His answer was quite telling. I can't recall if he utilized the pins method or not, but at this point I'll assume that he did. What they did was form a 2-part joint, and then a solvent joint, and then tested them to see which broke easier. The solvent weld broke easier. When I asked him how long they let the joint cure, he said it was something on the order of a few hours.
Problem!
Solvent joints do not fully cure in just a few hours. Set a pinned joint and then try to break it in 2-4 hours, and the joint will break at the weld. Let it sit for 24 hours or more, and the material will break before the weld does. When I told him this, he didn't really have an insight, because...they hadn't tried that.
The joint curing time is a critical factor in joint strength. Not touching the joint - not moving the piece in progress AT ALL for 20 hours, is critical.
Now, back to the weld strength. As far as I know, the acrylic aquarium fabrication industry is the only "division" of the acrylic fabrication industry that promotes and utilizes the "pins" method. Ask any local fab shop what this method is that you'll get the deer-in-the-headlights look. Explain it to them, and it's like a light bulb lit up in their brain.

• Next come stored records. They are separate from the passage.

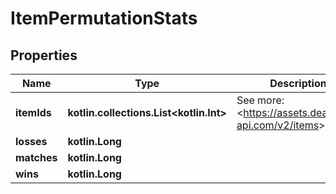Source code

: 
# ItemPermutationStats

## Properties
Name | Type | Description | Notes
------------ | ------------- | ------------- | -------------
**itemIds** | **kotlin.collections.List&lt;kotlin.Int&gt;** | See more: &lt;https://assets.deadlock-api.com/v2/items&gt; | 
**losses** | **kotlin.Long** |  | 
**matches** | **kotlin.Long** |  | 
**wins** | **kotlin.Long** |  | 



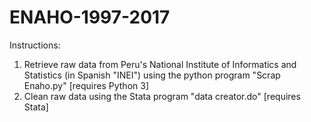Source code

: # ENAHO-1997-2017

Instructions:
1. Retrieve raw data from Peru's National Institute of Informatics and Statistics (in Spanish "INEI") using the python program "Scrap Enaho.py" [requires Python 3]
2. Clean raw data using the Stata program "data creator.do" [requires Stata]
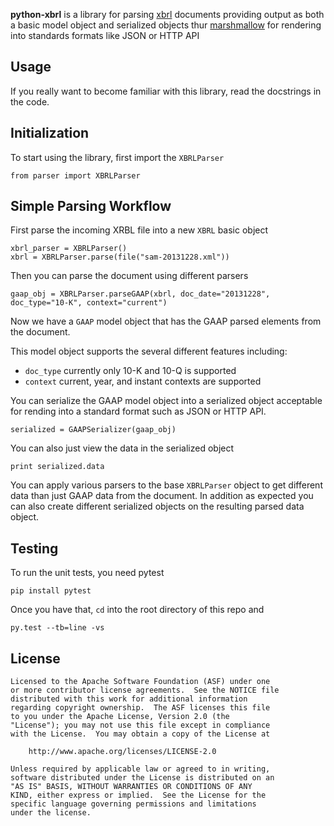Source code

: **python-xbrl** is a library for parsing [xbrl](http://www.xbrl.org/Specification/XBRL-2.1/REC-2003-12-31/XBRL-2.1-REC-2003-12-31+corrected-errata-2013-02-20.html) documents providing output as both a basic model object and serialized objects
thur [marshmallow](http://marshmallow.readthedocs.org/en/latest/) for rendering into standards formats like JSON or HTTP API

Usage
-----

If you really want to become familiar with this library, read
the docstrings in the code.

Initialization
--------------

To start using the library, first import the `XBRLParser`

    from parser import XBRLParser

Simple Parsing Workflow
-----------------------

First parse the incoming XRBL file into a new `XBRL` basic object
    
    xbrl_parser = XBRLParser()
    xbrl = XBRLParser.parse(file("sam-20131228.xml"))
    
Then you can parse the document using different parsers

    gaap_obj = XBRLParser.parseGAAP(xbrl, doc_date="20131228", doc_type="10-K", context="current")
    
Now we have a `GAAP` model object that has the GAAP parsed elements from the document. 

This model object supports the several different features including:

  * `doc_type`  currently only 10-K and 10-Q is supported
  * `context`   current, year, and instant contexts are supported

You can serialize the GAAP model object into a serialized object acceptable for rending into a standard format such as JSON or HTTP API.

    serialized = GAAPSerializer(gaap_obj)
    
You can also just view the data in the serialized object

    print serialized.data
    
You can apply various parsers to the base `XBRLParser` object to get different data than just GAAP data from the document. In addition as expected you can also create different serialized objects on the resulting parsed data object. 

Testing
-------

To run the unit tests, you need pytest

    pip install pytest

Once you have that, `cd` into the root directory of this repo and

    py.test --tb=line -vs

License
-------

    Licensed to the Apache Software Foundation (ASF) under one
    or more contributor license agreements.  See the NOTICE file
    distributed with this work for additional information
    regarding copyright ownership.  The ASF licenses this file
    to you under the Apache License, Version 2.0 (the
    "License"); you may not use this file except in compliance
    with the License.  You may obtain a copy of the License at

        http://www.apache.org/licenses/LICENSE-2.0

    Unless required by applicable law or agreed to in writing,
    software distributed under the License is distributed on an
    "AS IS" BASIS, WITHOUT WARRANTIES OR CONDITIONS OF ANY
    KIND, either express or implied.  See the License for the
    specific language governing permissions and limitations
    under the license.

When it comes to solvent welding bond strength, the entire acrylic fabrication industry is highly focused on bond strength charts, but those chart for solvent welding almost always (IMO) are written based on capillary welds. At best, they are based on capillary welds where the joint is kept separate by leaning one piece a bit, running the solvent, and then immediately putting the 2 pieces together (which, note, you cannot do for the top/bottom panel). Minimal soak time. This does NOT create a strong joint, so then the immediate conclusion that the industry reaches (based on the misleading joint strength data they are handed by the manufacturers of material and solvents) is that 2-part is much stronger. While that may be the case, it's completely unnecessary to make that leap because when solvent + pins is used, it's really not THAT much stronger.
Capillary welds snap clean. Pinned joint welds snap at the material. You can tell that a solvent joint is strong immediately after it is cured. You can only tell that a 2-part joint is strong when you fill the tank and it doesn't explode. Nearly every tank you've seen that has had a catastrophic seam failure that wasn't a material defect was a 2-part joint (big cylinder tanks, etc). When they go, they pop like a capillary weld joint.
Now it just occurred to me that I didn't really answer your question.
They both recommend using a UV cured adhesive for building a tank
No one (that I know of) in the tank building industry uses UV resistant material. So why would your solvent or adhesive need to be UV resistant? The answer is, it flat out doesn't.